Arnon Grunberg

Ability

Lover

On Bassani - Laura Kolbe in NYRB (in 2019):

'In Bassani’s most perfectly executed fiction, the novella The Gold-Rimmed Spectacles (1958), a closeted gay doctor, well advanced into middle age, develops a self-destructive passion for a cruel undergraduate boy who parades him around the beach town to which all of middle-class Ferrara decamps in high summer. Anyone familiar with Mann or Proust knows about how well this will go. Yet what makes Doctor Fadigati a far more heartbreaking, if less transcendently written, figure than Aschenbach or Charlus is his effortful, backbreaking congeniality.

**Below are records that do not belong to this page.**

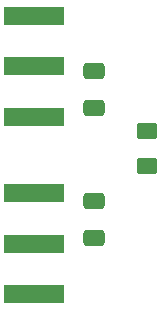
<source format=gtp>
%TF.GenerationSoftware,KiCad,Pcbnew,6.0.2-378541a8eb~116~ubuntu20.04.1*%
%TF.CreationDate,2022-03-14T14:09:01-05:00*%
%TF.ProjectId,bessel_filter,62657373-656c-45f6-9669-6c7465722e6b,1.0*%
%TF.SameCoordinates,Original*%
%TF.FileFunction,Paste,Top*%
%TF.FilePolarity,Positive*%
%FSLAX46Y46*%
G04 Gerber Fmt 4.6, Leading zero omitted, Abs format (unit mm)*
G04 Created by KiCad (PCBNEW 6.0.2-378541a8eb~116~ubuntu20.04.1) date 2022-03-14 14:09:01*
%MOMM*%
%LPD*%
G01*
G04 APERTURE LIST*
G04 Aperture macros list*
%AMRoundRect*
0 Rectangle with rounded corners*
0 $1 Rounding radius*
0 $2 $3 $4 $5 $6 $7 $8 $9 X,Y pos of 4 corners*
0 Add a 4 corners polygon primitive as box body*
4,1,4,$2,$3,$4,$5,$6,$7,$8,$9,$2,$3,0*
0 Add four circle primitives for the rounded corners*
1,1,$1+$1,$2,$3*
1,1,$1+$1,$4,$5*
1,1,$1+$1,$6,$7*
1,1,$1+$1,$8,$9*
0 Add four rect primitives between the rounded corners*
20,1,$1+$1,$2,$3,$4,$5,0*
20,1,$1+$1,$4,$5,$6,$7,0*
20,1,$1+$1,$6,$7,$8,$9,0*
20,1,$1+$1,$8,$9,$2,$3,0*%
G04 Aperture macros list end*
%ADD10RoundRect,0.250001X-0.624999X0.462499X-0.624999X-0.462499X0.624999X-0.462499X0.624999X0.462499X0*%
%ADD11RoundRect,0.250000X-0.650000X0.412500X-0.650000X-0.412500X0.650000X-0.412500X0.650000X0.412500X0*%
%ADD12RoundRect,0.250000X0.650000X-0.412500X0.650000X0.412500X-0.650000X0.412500X-0.650000X-0.412500X0*%
%ADD13R,5.080000X1.500000*%
G04 APERTURE END LIST*
D10*
%TO.C,L1*%
X125000000Y-80500000D03*
X125000000Y-83475000D03*
%TD*%
D11*
%TO.C,C1*%
X120500000Y-75375000D03*
X120500000Y-78500000D03*
%TD*%
D12*
%TO.C,C2*%
X120500000Y-89500000D03*
X120500000Y-86375000D03*
%TD*%
D13*
%TO.C,J1*%
X115443000Y-75000000D03*
X115443000Y-70750000D03*
X115443000Y-79250000D03*
%TD*%
%TO.C,J2*%
X115443000Y-90000000D03*
X115443000Y-85750000D03*
X115443000Y-94250000D03*
%TD*%
M02*

</source>
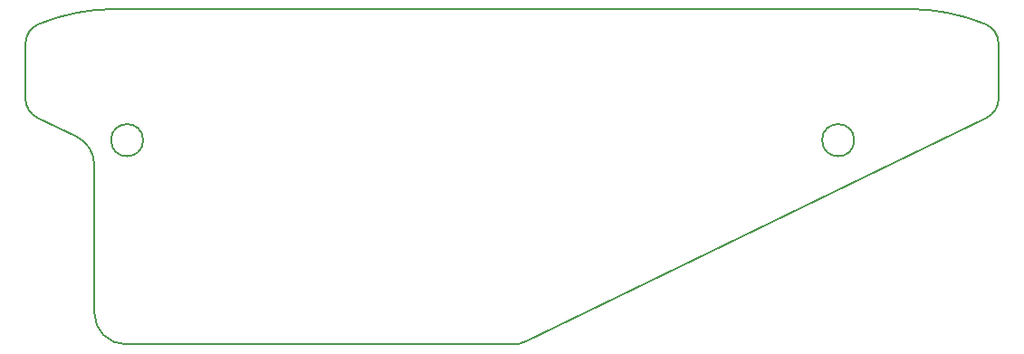
<source format=gbr>
%TF.GenerationSoftware,KiCad,Pcbnew,7.0.8*%
%TF.CreationDate,2023-10-19T17:32:50+02:00*%
%TF.ProjectId,16_Channel_LED_Strip,31365f43-6861-46e6-9e65-6c5f4c45445f,rev?*%
%TF.SameCoordinates,Original*%
%TF.FileFunction,Profile,NP*%
%FSLAX46Y46*%
G04 Gerber Fmt 4.6, Leading zero omitted, Abs format (unit mm)*
G04 Created by KiCad (PCBNEW 7.0.8) date 2023-10-19 17:32:50*
%MOMM*%
%LPD*%
G01*
G04 APERTURE LIST*
%TA.AperFunction,Profile*%
%ADD10C,0.200000*%
%TD*%
G04 APERTURE END LIST*
D10*
X101676825Y-118464920D02*
X137750000Y-118464920D01*
X183250062Y-90350000D02*
G75*
G03*
X182007966Y-88499193I-1999962J0D01*
G01*
X182007962Y-88499202D02*
G75*
G03*
X174853394Y-87090936I-7154562J-17469898D01*
G01*
X93492034Y-88499193D02*
G75*
G03*
X92250000Y-90350000I757966J-1850807D01*
G01*
X103250000Y-99358988D02*
G75*
G03*
X103250000Y-99358988I-1500000J0D01*
G01*
X92250000Y-90350000D02*
X92250000Y-95463185D01*
X98676847Y-101626070D02*
G75*
G03*
X97065460Y-99052837I-2860347J-30D01*
G01*
X169750000Y-99358988D02*
G75*
G03*
X169750000Y-99358988I-1500000J0D01*
G01*
X137750000Y-118464918D02*
G75*
G03*
X139059945Y-118163817I0J3000018D01*
G01*
X98676780Y-115464920D02*
G75*
G03*
X101676825Y-118464920I3000020J20D01*
G01*
X92250014Y-95463185D02*
G75*
G03*
X93376703Y-97262449I1999986J-15D01*
G01*
X93376703Y-97262449D02*
X97065460Y-99052836D01*
X98676825Y-101626070D02*
X98676825Y-115464920D01*
X100646606Y-87090940D02*
G75*
G03*
X93492034Y-88499192I-6J-18878360D01*
G01*
X174853394Y-87090936D02*
X100646606Y-87090936D01*
X139059945Y-118163817D02*
X182123297Y-97262449D01*
X182123288Y-97262431D02*
G75*
G03*
X183250000Y-95463185I-873388J1799331D01*
G01*
X183250000Y-95463185D02*
X183250000Y-90350000D01*
M02*

</source>
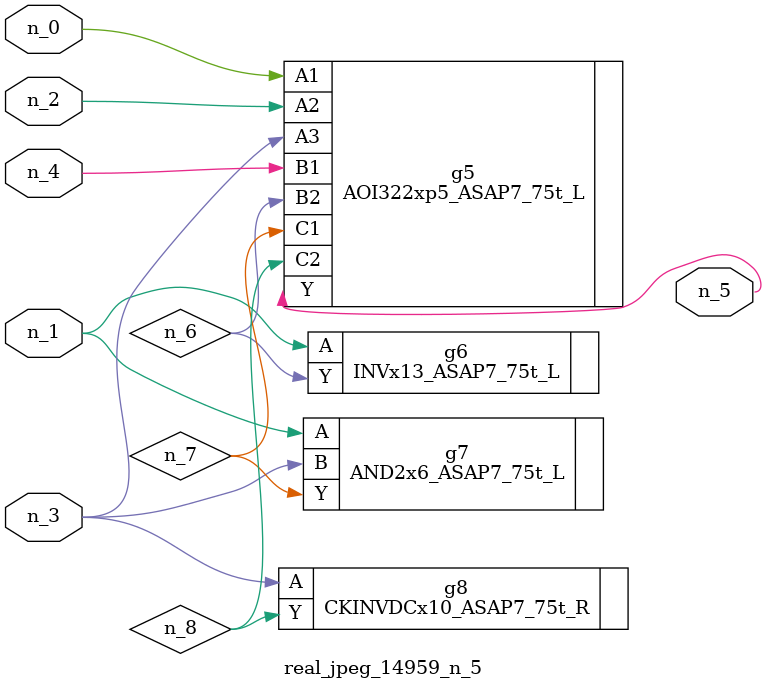
<source format=v>
module real_jpeg_14959_n_5 (n_4, n_0, n_1, n_2, n_3, n_5);

input n_4;
input n_0;
input n_1;
input n_2;
input n_3;

output n_5;

wire n_8;
wire n_6;
wire n_7;

AOI322xp5_ASAP7_75t_L g5 ( 
.A1(n_0),
.A2(n_2),
.A3(n_3),
.B1(n_4),
.B2(n_6),
.C1(n_7),
.C2(n_8),
.Y(n_5)
);

INVx13_ASAP7_75t_L g6 ( 
.A(n_1),
.Y(n_6)
);

AND2x6_ASAP7_75t_L g7 ( 
.A(n_1),
.B(n_3),
.Y(n_7)
);

CKINVDCx10_ASAP7_75t_R g8 ( 
.A(n_3),
.Y(n_8)
);


endmodule
</source>
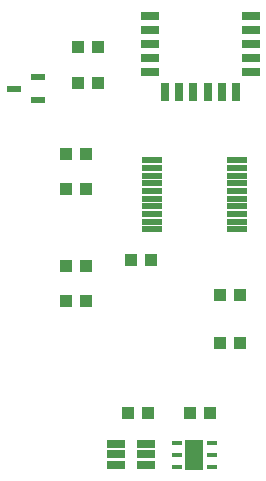
<source format=gbr>
G04 EAGLE Gerber RS-274X export*
G75*
%MOMM*%
%FSLAX34Y34*%
%LPD*%
%INSolderpaste Bottom*%
%IPPOS*%
%AMOC8*
5,1,8,0,0,1.08239X$1,22.5*%
G01*
%ADD10R,1.100000X1.000000*%
%ADD11R,1.000000X1.100000*%
%ADD12R,0.850000X0.450000*%
%ADD13R,1.600000X2.500000*%
%ADD14R,1.702000X0.475200*%
%ADD15R,1.298200X0.597100*%
%ADD16R,1.542000X0.658700*%
%ADD17R,1.500000X0.700000*%
%ADD18R,0.700000X1.500000*%


D10*
X108500Y335000D03*
X91500Y335000D03*
X108500Y365000D03*
X91500Y365000D03*
X153500Y185000D03*
X136500Y185000D03*
X81500Y150000D03*
X98500Y150000D03*
D11*
X98500Y180000D03*
X81500Y180000D03*
D12*
X204500Y30000D03*
X204500Y20000D03*
X204500Y10000D03*
X175500Y10000D03*
X175500Y20000D03*
X175500Y30000D03*
D13*
X190000Y20000D03*
D10*
X186500Y55000D03*
X203500Y55000D03*
D11*
X228500Y115000D03*
X211500Y115000D03*
X228500Y155000D03*
X211500Y155000D03*
D14*
X153971Y210750D03*
X153971Y217250D03*
X153971Y223750D03*
X153971Y230250D03*
X153971Y236750D03*
X153971Y243250D03*
X153971Y249750D03*
X153971Y256250D03*
X153971Y262750D03*
X153971Y269250D03*
X226029Y269250D03*
X226029Y262750D03*
X226029Y256250D03*
X226029Y249750D03*
X226029Y243250D03*
X226029Y236750D03*
X226029Y230250D03*
X226029Y223750D03*
X226029Y217250D03*
X226029Y210750D03*
D15*
X57766Y339500D03*
X57766Y320500D03*
X37234Y330000D03*
D16*
X148936Y29240D03*
X148936Y20400D03*
X148936Y11560D03*
X123664Y11560D03*
X123664Y20400D03*
X123664Y29240D03*
D11*
X98500Y245000D03*
X81500Y245000D03*
D10*
X98500Y275000D03*
X81500Y275000D03*
X134000Y55000D03*
X151000Y55000D03*
D17*
X237600Y343900D03*
X237600Y355900D03*
X237600Y367900D03*
X237600Y379900D03*
X237600Y391900D03*
D18*
X225100Y327400D03*
X213100Y327400D03*
X201100Y327400D03*
X189100Y327400D03*
X177100Y327400D03*
X165100Y327400D03*
D17*
X152600Y343900D03*
X152600Y355900D03*
X152600Y367900D03*
X152600Y379900D03*
X152600Y391900D03*
M02*

</source>
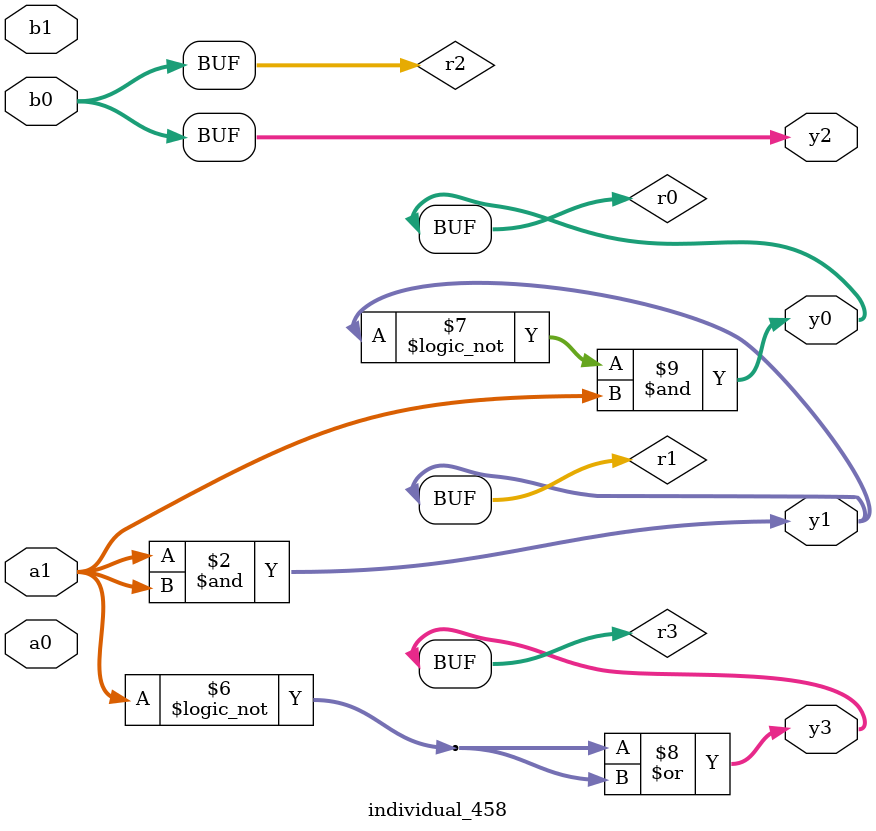
<source format=sv>
module individual_458(input logic [15:0] a1, input logic [15:0] a0, input logic [15:0] b1, input logic [15:0] b0, output logic [15:0] y3, output logic [15:0] y2, output logic [15:0] y1, output logic [15:0] y0);
logic [15:0] r0, r1, r2, r3; 
 always@(*) begin 
	 r0 = a0; r1 = a1; r2 = b0; r3 = b1; 
 	 r1  &=  r1 ;
 	 r0  |=  b0 ;
 	 r0 = ! r1 ;
 	 r3  |=  a0 ;
 	 r3 = ! a1 ;
 	 r0 = ! r1 ;
 	 r3  |=  r3 ;
 	 r0  &=  a1 ;
 	 y3 = r3; y2 = r2; y1 = r1; y0 = r0; 
end
endmodule
</source>
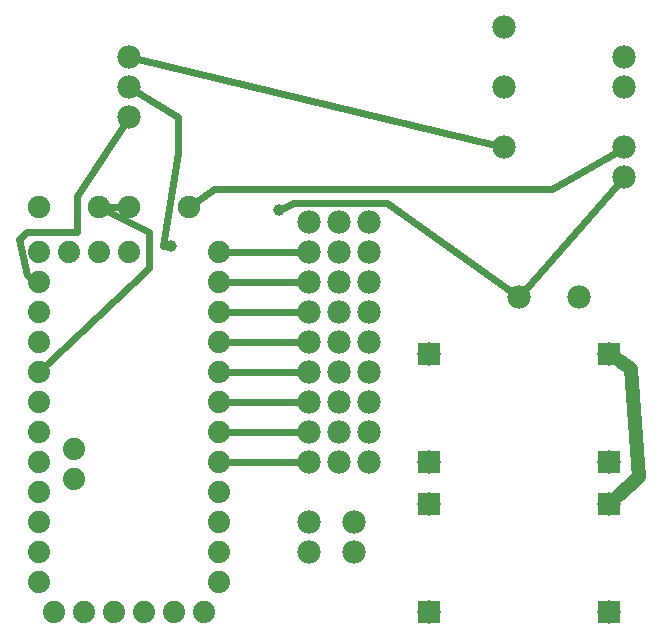
<source format=gtl>
G04 MADE WITH FRITZING*
G04 WWW.FRITZING.ORG*
G04 DOUBLE SIDED*
G04 HOLES PLATED*
G04 CONTOUR ON CENTER OF CONTOUR VECTOR*
%ASAXBY*%
%FSLAX23Y23*%
%MOIN*%
%OFA0B0*%
%SFA1.0B1.0*%
%ADD10C,0.078000*%
%ADD11C,0.074000*%
%ADD12C,0.075000*%
%ADD13C,0.039370*%
%ADD14R,0.077630X0.077806*%
%ADD15C,0.024000*%
%ADD16C,0.048000*%
%LNCOPPER1*%
G90*
G70*
G54D10*
X1027Y1431D03*
X1127Y1431D03*
X1227Y1431D03*
X1027Y1331D03*
X1127Y1331D03*
X1227Y1331D03*
X1027Y1231D03*
X1127Y1231D03*
X1227Y1231D03*
X1027Y1131D03*
X1127Y1131D03*
X1227Y1131D03*
X1027Y1031D03*
X1127Y1031D03*
X1227Y1031D03*
X1027Y931D03*
X1127Y931D03*
X1227Y931D03*
X1027Y831D03*
X1127Y831D03*
X1227Y831D03*
X1027Y731D03*
X1127Y731D03*
X1227Y731D03*
X1027Y631D03*
X1127Y631D03*
X1227Y631D03*
G54D11*
X677Y131D03*
X577Y131D03*
X477Y131D03*
X377Y131D03*
X277Y131D03*
X177Y131D03*
X242Y676D03*
X242Y576D03*
X327Y1331D03*
X227Y1331D03*
X127Y231D03*
X127Y331D03*
X127Y431D03*
X127Y531D03*
X127Y631D03*
X127Y731D03*
X127Y831D03*
X127Y931D03*
X127Y1031D03*
X127Y1131D03*
X127Y1231D03*
X127Y1331D03*
X727Y1331D03*
X727Y1231D03*
X727Y1131D03*
X727Y1031D03*
X727Y931D03*
X727Y831D03*
X727Y731D03*
X727Y631D03*
X727Y531D03*
X727Y431D03*
X727Y331D03*
X727Y231D03*
X427Y1331D03*
G54D10*
X2027Y131D03*
X2027Y491D03*
X1427Y491D03*
X1427Y131D03*
X2027Y631D03*
X2027Y991D03*
X1427Y991D03*
X1427Y631D03*
X1677Y2081D03*
X1677Y1881D03*
X1677Y1681D03*
X427Y1981D03*
X427Y1881D03*
X427Y1781D03*
X2077Y1881D03*
X2077Y1981D03*
X1927Y1181D03*
X1727Y1181D03*
X2077Y1681D03*
X2077Y1581D03*
G54D12*
X127Y1481D03*
X327Y1481D03*
X427Y1481D03*
X627Y1481D03*
G54D13*
X564Y1350D03*
X924Y1470D03*
G54D10*
X1027Y331D03*
X1027Y331D03*
X1027Y431D03*
X1177Y431D03*
X1177Y431D03*
X1177Y331D03*
G54D14*
X1427Y491D03*
X1427Y132D03*
X2027Y131D03*
X2027Y491D03*
X1427Y991D03*
X1427Y632D03*
X2027Y631D03*
X2027Y991D03*
G54D15*
X758Y1031D02*
X997Y1031D01*
D02*
X758Y931D02*
X997Y931D01*
D02*
X758Y831D02*
X997Y831D01*
D02*
X758Y1131D02*
X997Y1131D01*
D02*
X758Y731D02*
X997Y731D01*
D02*
X410Y1756D02*
X252Y1518D01*
D02*
X758Y1331D02*
X997Y1331D01*
D02*
X758Y631D02*
X997Y631D01*
D02*
X758Y1231D02*
X997Y1231D01*
D02*
X252Y1398D02*
X84Y1398D01*
D02*
X252Y1518D02*
X252Y1398D01*
D02*
X398Y1481D02*
X355Y1481D01*
D02*
X84Y1254D02*
X99Y1246D01*
D02*
X60Y1374D02*
X84Y1254D01*
D02*
X84Y1398D02*
X60Y1374D01*
D02*
X149Y953D02*
X492Y1278D01*
D02*
X492Y1398D02*
X352Y1468D01*
D02*
X492Y1278D02*
X492Y1398D01*
D02*
X1836Y1542D02*
X2051Y1666D01*
D02*
X708Y1542D02*
X1836Y1542D01*
D02*
X650Y1498D02*
X708Y1542D01*
D02*
X588Y1782D02*
X588Y1662D01*
D02*
X452Y1865D02*
X588Y1782D01*
G54D16*
D02*
X2100Y942D02*
X2061Y968D01*
D02*
X2127Y581D02*
X2100Y942D01*
D02*
X2057Y519D02*
X2127Y581D01*
G54D15*
D02*
X540Y1350D02*
X545Y1350D01*
D02*
X588Y1662D02*
X540Y1350D01*
D02*
X2057Y1558D02*
X1746Y1204D01*
D02*
X1284Y1494D02*
X1702Y1198D01*
D02*
X972Y1494D02*
X1284Y1494D01*
D02*
X941Y1478D02*
X972Y1494D01*
D02*
X456Y1974D02*
X1647Y1688D01*
G04 End of Copper1*
M02*
</source>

From his very marrow he wants to be appealing, not just as a lover, but as a beloved figure of the conservative middle class. He is not a bit revolutionary; he is nice. And he is predictably destroyed. The story makes plain his metaphorical connection to the assimilated, sometimes Fascist Jews of Ferrara, but it also seems to be an expression of Bassani’s own helpless self-knowledge that he too was a man torn between passion and propriety. His attention—one cannot quite call it love—to Ferrara seems to have both exhausted and finally extinguished his ability to write much else.'

(Read the complete article here.

This is a very apt description of the author, torn beween passion and propriety as most of us are.